Si ce qu'elle dit dans sa réponse à McGowan est vrai, qu'elle a vraiment vu des projets de femmes échouer, je trouve personnellement que c'est une façon plutôt astucieuse d'utiliser l'un des outils les plus efficaces qu'elle a disposition en tant qu'actrice, l'importance que son corps et la manière dont elle est habillée prennent aux yeux des médias, pour attirer l'attention et faire la publicité d'autres femmes. Je trouve ça dommage qu'on se précipite pour critiquer son initiative au lieu de sauter sur l'occasion pour saluer ces femmes.
J'y vois une sorte d'envie d'être légitime dans le mouvement, en se montrant superieur à d'autres sans le vouloir, mais ça gangrene aussi beaucoup les milieux militants. Au lieu de mettre tant d'efforts à se tirer dans les pattes, c'est des efforts en moins contre le patriarcat, ce qui ravies les mascus d'ailleurs.
Oui c'est vrai que sur les réseaux sociaux, il y a un peu de ça. Les réseaux sociaux sont créés sur le principe de la popularité, et j'ai l'impression que c'est pas facile d'échapper à ce travers, même dans le domaine de la justice sociale. Si on utilise les réseaux pour une cause politique, il y a quand même bien cette tentation de vouloir plaire à la communauté dont on se sent proche, ce qui créé un cercle vicieux où tout le monde s'observe de manière pas très saine.

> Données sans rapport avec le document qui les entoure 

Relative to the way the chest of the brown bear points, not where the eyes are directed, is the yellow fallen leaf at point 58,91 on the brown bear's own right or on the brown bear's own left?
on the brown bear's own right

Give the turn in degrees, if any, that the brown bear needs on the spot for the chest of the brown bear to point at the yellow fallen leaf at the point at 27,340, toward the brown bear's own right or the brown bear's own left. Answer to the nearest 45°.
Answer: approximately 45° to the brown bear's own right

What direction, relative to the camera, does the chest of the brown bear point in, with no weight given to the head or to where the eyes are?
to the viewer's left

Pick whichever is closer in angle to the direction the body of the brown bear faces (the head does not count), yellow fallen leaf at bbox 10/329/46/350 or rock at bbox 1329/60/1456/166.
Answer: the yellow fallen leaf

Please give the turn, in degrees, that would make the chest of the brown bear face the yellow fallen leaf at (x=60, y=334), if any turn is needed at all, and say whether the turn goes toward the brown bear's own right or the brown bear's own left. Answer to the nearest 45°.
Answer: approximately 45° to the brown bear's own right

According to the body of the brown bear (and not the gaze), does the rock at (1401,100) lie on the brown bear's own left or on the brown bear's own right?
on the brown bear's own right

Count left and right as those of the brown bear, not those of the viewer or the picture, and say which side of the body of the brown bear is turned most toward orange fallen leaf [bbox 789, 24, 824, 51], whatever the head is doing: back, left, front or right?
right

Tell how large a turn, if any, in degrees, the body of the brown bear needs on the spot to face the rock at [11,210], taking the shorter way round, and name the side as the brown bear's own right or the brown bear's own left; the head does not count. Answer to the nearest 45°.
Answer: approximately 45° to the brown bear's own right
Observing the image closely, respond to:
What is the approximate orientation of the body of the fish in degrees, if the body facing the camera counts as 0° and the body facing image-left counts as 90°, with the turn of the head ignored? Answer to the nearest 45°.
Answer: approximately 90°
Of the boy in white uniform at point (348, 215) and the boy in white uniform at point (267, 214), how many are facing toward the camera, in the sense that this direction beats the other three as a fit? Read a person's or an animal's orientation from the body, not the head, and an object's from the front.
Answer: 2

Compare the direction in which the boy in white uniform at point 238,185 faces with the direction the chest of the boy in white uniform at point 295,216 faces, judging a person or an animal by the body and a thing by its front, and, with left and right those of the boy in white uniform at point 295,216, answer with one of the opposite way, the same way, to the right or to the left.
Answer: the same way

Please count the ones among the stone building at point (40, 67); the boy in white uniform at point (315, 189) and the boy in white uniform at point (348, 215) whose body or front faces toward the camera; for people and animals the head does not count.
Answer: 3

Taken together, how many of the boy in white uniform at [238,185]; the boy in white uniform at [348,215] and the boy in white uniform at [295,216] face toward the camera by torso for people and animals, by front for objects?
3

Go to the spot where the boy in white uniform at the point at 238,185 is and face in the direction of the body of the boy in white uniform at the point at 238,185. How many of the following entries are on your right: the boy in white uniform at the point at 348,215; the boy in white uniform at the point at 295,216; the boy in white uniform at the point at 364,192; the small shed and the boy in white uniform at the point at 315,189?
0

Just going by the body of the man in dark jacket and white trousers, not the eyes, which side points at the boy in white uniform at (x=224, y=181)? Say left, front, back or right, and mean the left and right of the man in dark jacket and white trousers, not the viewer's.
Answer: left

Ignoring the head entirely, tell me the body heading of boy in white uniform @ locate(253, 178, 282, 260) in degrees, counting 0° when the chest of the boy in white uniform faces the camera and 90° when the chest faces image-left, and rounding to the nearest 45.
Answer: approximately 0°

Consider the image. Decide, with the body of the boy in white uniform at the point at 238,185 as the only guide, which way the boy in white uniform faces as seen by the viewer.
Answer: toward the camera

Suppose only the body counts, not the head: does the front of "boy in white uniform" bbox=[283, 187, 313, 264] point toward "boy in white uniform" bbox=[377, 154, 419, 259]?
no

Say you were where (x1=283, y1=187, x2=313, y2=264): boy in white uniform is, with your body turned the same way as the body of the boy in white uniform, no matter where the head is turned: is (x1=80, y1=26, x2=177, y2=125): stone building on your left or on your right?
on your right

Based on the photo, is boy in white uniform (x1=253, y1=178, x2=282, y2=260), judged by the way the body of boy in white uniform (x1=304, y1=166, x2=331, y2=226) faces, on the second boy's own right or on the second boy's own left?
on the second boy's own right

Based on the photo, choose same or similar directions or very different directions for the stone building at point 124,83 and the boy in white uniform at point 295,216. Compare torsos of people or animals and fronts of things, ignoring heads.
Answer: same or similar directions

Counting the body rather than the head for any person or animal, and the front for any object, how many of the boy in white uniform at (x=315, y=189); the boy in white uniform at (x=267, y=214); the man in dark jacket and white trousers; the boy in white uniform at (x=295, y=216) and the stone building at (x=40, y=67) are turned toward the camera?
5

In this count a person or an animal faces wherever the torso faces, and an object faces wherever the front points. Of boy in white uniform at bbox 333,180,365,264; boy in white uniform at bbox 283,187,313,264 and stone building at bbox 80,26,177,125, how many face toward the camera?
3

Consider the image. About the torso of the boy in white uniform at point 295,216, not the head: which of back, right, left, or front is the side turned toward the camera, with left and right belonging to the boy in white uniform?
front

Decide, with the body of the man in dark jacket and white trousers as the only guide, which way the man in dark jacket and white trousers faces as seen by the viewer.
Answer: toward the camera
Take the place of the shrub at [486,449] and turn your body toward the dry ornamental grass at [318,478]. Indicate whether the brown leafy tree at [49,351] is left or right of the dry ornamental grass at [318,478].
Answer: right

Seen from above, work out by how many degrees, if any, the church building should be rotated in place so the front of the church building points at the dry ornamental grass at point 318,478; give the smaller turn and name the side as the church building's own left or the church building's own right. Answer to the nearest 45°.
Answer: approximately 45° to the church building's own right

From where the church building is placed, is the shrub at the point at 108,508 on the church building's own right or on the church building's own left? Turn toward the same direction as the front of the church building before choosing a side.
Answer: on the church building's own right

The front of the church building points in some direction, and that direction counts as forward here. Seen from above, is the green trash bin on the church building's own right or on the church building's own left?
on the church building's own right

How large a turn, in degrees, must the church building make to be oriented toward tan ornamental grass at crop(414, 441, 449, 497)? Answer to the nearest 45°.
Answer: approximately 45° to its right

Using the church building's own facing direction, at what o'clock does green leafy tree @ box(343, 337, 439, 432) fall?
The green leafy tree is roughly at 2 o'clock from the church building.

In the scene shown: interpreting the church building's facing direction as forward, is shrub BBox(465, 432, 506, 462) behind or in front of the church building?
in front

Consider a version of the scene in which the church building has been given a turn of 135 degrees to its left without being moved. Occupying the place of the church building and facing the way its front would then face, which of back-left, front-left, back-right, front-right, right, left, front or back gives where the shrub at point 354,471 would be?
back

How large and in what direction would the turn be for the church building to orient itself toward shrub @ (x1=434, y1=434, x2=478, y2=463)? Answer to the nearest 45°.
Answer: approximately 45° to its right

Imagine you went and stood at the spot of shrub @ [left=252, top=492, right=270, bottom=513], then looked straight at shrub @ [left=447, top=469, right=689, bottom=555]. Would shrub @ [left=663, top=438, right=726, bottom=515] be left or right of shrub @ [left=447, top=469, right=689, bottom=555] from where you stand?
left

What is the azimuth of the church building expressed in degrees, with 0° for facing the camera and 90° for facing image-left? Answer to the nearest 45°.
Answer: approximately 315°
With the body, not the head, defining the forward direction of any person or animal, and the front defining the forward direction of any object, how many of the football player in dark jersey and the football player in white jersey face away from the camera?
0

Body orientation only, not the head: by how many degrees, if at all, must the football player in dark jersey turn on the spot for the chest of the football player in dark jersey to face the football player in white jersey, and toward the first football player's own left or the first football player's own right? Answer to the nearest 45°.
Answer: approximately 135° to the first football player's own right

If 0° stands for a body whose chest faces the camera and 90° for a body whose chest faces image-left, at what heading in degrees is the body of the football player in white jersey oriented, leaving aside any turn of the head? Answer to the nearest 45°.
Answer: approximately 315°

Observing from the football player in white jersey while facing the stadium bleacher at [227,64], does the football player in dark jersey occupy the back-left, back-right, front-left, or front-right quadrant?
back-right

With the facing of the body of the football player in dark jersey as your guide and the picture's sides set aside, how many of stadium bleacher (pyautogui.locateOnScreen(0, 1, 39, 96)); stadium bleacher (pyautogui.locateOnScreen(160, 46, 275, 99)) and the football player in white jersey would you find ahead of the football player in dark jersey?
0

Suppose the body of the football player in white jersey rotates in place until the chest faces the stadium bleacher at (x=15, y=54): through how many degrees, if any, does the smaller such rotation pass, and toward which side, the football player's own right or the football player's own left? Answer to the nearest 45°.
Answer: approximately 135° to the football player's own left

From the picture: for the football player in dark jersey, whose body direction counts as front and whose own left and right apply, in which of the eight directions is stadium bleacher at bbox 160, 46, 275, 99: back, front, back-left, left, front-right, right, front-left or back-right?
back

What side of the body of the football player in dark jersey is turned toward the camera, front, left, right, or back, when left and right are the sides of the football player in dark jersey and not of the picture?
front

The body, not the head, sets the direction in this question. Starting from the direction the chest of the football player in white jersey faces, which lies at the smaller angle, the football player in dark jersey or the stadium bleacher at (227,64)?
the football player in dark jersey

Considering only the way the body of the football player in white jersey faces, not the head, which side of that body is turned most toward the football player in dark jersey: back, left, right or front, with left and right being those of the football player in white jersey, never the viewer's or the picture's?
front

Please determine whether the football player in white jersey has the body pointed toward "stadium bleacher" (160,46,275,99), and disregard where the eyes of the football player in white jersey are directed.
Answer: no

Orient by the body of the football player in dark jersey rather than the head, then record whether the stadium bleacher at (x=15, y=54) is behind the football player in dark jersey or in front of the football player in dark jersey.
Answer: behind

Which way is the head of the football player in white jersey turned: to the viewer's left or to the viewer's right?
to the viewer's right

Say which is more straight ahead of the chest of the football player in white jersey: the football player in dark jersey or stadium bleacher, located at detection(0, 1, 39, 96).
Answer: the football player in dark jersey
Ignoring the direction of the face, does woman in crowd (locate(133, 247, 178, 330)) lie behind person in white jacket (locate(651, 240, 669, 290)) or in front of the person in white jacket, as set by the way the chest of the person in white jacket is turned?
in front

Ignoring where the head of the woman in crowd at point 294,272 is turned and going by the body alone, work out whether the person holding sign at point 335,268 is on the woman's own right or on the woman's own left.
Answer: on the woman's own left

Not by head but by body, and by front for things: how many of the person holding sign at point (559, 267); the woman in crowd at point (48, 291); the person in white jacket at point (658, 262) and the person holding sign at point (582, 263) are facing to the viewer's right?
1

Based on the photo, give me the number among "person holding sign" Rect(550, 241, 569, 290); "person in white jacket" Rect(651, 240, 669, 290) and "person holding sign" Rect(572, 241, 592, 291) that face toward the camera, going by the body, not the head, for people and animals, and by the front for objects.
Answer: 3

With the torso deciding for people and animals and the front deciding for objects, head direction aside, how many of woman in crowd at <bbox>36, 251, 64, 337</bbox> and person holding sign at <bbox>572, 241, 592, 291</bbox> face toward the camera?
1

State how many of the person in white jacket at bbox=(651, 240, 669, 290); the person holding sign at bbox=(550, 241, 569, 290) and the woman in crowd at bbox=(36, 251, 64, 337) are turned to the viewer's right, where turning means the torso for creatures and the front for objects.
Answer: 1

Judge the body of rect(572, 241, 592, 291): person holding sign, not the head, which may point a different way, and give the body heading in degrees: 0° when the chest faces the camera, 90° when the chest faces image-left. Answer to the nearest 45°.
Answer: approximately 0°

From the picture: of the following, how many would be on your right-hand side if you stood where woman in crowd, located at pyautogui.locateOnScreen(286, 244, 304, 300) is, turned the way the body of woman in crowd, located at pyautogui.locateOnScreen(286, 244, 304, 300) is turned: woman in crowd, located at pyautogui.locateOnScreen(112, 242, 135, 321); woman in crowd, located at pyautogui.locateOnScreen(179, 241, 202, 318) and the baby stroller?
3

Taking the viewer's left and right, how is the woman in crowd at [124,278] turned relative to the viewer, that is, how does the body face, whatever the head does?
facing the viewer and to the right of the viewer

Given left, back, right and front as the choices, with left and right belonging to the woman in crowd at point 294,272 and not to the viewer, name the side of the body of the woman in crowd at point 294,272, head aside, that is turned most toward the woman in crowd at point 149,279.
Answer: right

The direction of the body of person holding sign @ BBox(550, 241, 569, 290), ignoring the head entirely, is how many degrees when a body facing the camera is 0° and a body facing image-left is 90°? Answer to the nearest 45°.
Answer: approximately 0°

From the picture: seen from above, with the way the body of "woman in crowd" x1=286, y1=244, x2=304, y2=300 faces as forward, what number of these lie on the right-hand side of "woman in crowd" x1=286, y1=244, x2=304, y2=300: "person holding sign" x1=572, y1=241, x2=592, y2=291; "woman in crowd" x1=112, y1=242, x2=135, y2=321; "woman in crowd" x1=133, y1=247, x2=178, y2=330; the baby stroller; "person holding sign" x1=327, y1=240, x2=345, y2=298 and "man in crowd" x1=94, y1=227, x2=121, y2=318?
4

Le pire je trouve, et on voit quand même ça assez souvent sur les réseaux sociaux ce qui montre bien le côté un peu pervers du principe de "plaire au groupe", ce sont les gens pas concernés par une discrimination qui veulent prouver leur engagement aux militants de la cause en question et vont faire la morale de manière super agressive et violente à un public concerné par la discrimination mais pas engagé (par exemple, une féministe blanche qui va aller incendier une femme noire parce qu'elle n'est pas assez virulente contre le racisme, ou un hétéro qui va engueuler un mec homosexuel qui a dit "je suis pédé" en lui disant que c'est mal d'utiliser des termes homophobes).